If we assume a massless rope then any change of tension along the length would cause arbitrary acceleration. That's a nasty case because it s non-physical, but it represents an approximation of a regime where the mass of the rope is much smaller than the mass of anything it is connected to. Demonstration Atwood's machines are roughly like that.

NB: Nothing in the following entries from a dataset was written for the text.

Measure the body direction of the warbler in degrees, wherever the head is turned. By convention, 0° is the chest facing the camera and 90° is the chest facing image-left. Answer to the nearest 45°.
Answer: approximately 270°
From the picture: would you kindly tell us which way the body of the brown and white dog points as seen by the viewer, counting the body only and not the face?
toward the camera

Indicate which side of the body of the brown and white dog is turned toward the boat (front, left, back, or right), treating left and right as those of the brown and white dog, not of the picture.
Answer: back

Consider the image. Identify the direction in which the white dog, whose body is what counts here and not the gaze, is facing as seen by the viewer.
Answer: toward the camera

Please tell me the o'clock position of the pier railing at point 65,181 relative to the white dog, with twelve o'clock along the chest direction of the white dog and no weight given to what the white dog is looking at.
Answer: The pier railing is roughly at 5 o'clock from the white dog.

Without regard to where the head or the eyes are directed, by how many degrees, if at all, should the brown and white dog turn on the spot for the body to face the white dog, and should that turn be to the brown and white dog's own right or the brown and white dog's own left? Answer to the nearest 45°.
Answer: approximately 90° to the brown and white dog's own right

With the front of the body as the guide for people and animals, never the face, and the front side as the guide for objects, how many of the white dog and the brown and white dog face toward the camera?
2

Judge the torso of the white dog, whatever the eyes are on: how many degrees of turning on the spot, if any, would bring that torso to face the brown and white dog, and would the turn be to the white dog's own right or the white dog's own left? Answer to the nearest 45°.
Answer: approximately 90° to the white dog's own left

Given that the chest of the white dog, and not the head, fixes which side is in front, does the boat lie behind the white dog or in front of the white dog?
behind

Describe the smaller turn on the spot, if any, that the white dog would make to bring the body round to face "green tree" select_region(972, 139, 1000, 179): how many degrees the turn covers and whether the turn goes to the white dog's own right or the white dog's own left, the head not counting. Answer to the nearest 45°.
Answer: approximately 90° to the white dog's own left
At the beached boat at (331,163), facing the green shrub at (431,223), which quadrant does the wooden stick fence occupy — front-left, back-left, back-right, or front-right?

A straight, massive rope (segment) accelerating along it's own length. The segment is subject to a net external force $F_n = F_1 - F_2$ where $F_1$ and $F_2$ are the net forces at either end, so that the acceleration is $a = F_n/m$. The rope segment is assumed to have uniform mass density $\lambda = m/l$. At any fraction $f$ along the length of the rope the tension must be such that the segment on each side of conceptual divide has the same acceleration (to prevent extension without allowing slackness). So tension $\tau$ (which is the same in each direction from Newton's 3rd Law) at position $fl$ must meet the requirements $$ a_1 = \frac{F_1 - \tau}{\lambda fl} \;,$$ and $$ a_2 = \frac{\tau - F_2}{\lambda (1-f)l} \;,$$ where $a_i$ is the acceleration of the segment closer to force $F_i$, and $a_1 = a_2$ is required. Thus \begin{align*} \frac{F_1 - \tau}{\lambda fl} &= \frac{\tau - F_2}{\lambda (1-f)l} \\ \frac{F_1 - \tau}{f} &= \frac{\tau - F_2}{1-f} \\ (1 - f)(F_1 - \tau) &= f(\tau - F_2) \\ -\tau &= (f - 1)F_1 - fF_2 \\ \tau &= F_1 - fF_n \;. \end{align*} Now, this depends on $f$, which means that it is not constant, right?
OK, but the term is $fF_n$, and $F_n = ma$ where $m$ is the mass of the rope segment. So, if the rope is much less massive than the things attached to it's ends, this terms could be negligible compared to $F1$ (or, indeed $F_2$ since the labeling is arbitrary). Then we get $$ \tau \approx F_1 \,,$$ which justifies the claim in item (3) that the hypothetical "massless" condition is an approximation for "very light".
Next we could let these things run over low friction pulleys. We can recover the 'tension the same throughout' conclusion only if the pulleys are also "very light" so that we can use an argument like that in item (2) because the torque on them will arise from force small compared to $F_1$ or $F_2$.
Once the pulleys have non-trivial mass and the rope is accelerating than the segments must be assumed to have different tensions even if the rope is light.